A recent study concluded that the legal position of students should be set in law; on 27 February 2019, in a Letter to Parliament the Minister for education accepted this conclusion.
Education agreements, concluded between VET students and their school, were expected to strengthen the negotiating position of VET students in their dealings with schools. A study commissioned by the ministry of education concluded that education agreements did not achieve this goal. On the contrary, they failed to put schools and students in an equivalent position, entailed excessive paperwork, and the legal position of the students hardly changed. This is also apparent from complaint reports published by the national union for VET students. The main issue is that students are not aware of their rights and obligations, as they neither read the agreement carefully, nor understand its impact or potential. As researchers do not foresee that students’ negotiating position will improve by feeding them with more and better information, they propose to abolish the education agreement and set students’ legal position in law, as is already the case for other student rights.
In the Letter to Parliament, the Minister proposes the legal position and protection of VET students to be regulated by law. Legal procedural requirements with regard to suspension and removal will limit the schools' freedom to set their own rules; all VET schools will have to apply the same procedure. The Minister also proposes to set in law the right of (school) support for students with a handicap or chronic illness. With their rights set in law, VET students will be in a better position to claim their rights.
How will student rights be enforced?
An independent complaints body will be set up, in addition to the existing schools’ complaints committees. The setup of this body is an important development for students, as until now their only option in the event of a conflict was going to court.

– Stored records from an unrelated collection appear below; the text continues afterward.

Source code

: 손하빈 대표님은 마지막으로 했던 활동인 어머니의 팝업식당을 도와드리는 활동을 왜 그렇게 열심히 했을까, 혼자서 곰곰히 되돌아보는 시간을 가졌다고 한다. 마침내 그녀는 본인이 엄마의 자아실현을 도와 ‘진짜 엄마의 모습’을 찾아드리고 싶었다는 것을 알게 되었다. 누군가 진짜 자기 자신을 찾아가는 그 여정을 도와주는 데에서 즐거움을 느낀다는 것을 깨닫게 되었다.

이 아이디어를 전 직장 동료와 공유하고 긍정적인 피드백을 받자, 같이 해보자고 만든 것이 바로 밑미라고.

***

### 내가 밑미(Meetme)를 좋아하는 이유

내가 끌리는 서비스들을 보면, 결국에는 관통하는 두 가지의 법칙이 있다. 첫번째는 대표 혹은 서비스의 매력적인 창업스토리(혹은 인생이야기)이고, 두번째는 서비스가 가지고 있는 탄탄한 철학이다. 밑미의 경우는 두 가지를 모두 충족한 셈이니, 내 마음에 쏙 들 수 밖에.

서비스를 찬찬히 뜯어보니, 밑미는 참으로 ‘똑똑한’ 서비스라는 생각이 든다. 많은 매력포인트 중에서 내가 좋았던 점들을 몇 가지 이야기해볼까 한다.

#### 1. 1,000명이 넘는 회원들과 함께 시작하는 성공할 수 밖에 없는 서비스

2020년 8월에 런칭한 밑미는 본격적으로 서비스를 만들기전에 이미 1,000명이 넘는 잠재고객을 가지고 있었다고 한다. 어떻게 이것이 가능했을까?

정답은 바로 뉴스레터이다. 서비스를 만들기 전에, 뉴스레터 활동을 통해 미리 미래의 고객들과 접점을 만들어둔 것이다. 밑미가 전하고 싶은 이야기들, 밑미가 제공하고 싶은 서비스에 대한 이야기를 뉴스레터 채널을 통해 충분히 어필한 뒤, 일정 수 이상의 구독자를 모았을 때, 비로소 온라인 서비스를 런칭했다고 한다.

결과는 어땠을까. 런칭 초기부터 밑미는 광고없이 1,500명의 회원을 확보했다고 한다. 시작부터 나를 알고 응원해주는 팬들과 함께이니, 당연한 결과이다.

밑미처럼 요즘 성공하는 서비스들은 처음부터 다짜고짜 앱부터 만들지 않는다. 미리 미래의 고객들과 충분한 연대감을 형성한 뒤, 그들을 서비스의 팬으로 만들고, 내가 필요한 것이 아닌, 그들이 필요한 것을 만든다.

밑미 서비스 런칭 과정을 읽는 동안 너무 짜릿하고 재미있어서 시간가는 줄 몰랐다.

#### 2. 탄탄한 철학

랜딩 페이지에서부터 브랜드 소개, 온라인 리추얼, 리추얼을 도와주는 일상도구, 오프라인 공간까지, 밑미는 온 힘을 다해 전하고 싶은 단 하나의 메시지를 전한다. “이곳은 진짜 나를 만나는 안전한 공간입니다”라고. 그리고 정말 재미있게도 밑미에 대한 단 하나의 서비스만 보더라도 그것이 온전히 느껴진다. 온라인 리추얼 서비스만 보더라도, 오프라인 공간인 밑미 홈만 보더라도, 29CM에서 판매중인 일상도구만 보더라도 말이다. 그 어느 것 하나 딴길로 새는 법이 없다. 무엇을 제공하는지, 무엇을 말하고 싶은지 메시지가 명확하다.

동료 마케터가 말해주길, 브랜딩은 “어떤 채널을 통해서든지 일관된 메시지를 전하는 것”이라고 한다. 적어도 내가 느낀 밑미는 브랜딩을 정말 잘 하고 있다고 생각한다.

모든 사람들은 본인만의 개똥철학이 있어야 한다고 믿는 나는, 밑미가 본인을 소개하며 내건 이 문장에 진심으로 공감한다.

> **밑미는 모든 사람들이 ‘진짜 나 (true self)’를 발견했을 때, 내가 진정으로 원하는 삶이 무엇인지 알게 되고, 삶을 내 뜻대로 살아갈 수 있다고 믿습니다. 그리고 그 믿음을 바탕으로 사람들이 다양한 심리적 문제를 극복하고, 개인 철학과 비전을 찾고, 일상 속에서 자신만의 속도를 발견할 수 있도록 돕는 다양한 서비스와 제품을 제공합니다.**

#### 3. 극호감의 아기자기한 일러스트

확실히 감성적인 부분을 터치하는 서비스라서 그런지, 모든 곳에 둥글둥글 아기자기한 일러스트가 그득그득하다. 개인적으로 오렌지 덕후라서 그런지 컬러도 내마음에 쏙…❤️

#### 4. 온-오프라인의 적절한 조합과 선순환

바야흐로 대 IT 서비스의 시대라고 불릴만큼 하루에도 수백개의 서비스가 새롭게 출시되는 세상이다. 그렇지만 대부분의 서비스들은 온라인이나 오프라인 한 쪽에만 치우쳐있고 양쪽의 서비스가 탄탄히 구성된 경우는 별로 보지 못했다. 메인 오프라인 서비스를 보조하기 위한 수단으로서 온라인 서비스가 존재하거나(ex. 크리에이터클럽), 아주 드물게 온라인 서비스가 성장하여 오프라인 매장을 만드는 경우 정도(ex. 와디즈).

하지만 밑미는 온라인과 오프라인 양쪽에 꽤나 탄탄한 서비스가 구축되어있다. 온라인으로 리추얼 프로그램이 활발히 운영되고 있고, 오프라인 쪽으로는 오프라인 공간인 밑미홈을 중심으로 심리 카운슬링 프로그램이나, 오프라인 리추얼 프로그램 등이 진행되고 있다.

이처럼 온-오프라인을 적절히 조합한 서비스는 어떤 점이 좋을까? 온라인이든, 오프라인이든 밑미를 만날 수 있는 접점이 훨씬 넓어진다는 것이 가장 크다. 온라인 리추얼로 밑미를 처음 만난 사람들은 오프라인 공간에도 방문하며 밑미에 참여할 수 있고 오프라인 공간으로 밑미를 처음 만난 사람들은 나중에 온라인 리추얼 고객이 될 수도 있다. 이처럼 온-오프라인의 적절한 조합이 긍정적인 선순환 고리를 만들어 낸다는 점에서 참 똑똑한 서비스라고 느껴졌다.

Education agreements were introduced in accordance with the 1996 Act on VET aiming to increase the policy autonomy of VET schools, which had to be shared with local stakeholders, such as teaching staff, local businesses and students. An education agreement covered the rights and obligations of schools and students, and administrative details, such as the title and level (1-4) of a vocational training course and the learning pathway (dual or school-based). It was assumed that an agreement would be more than an administrative formality, encouraging both parties to abide by what was agreed on and to hold each other accountable.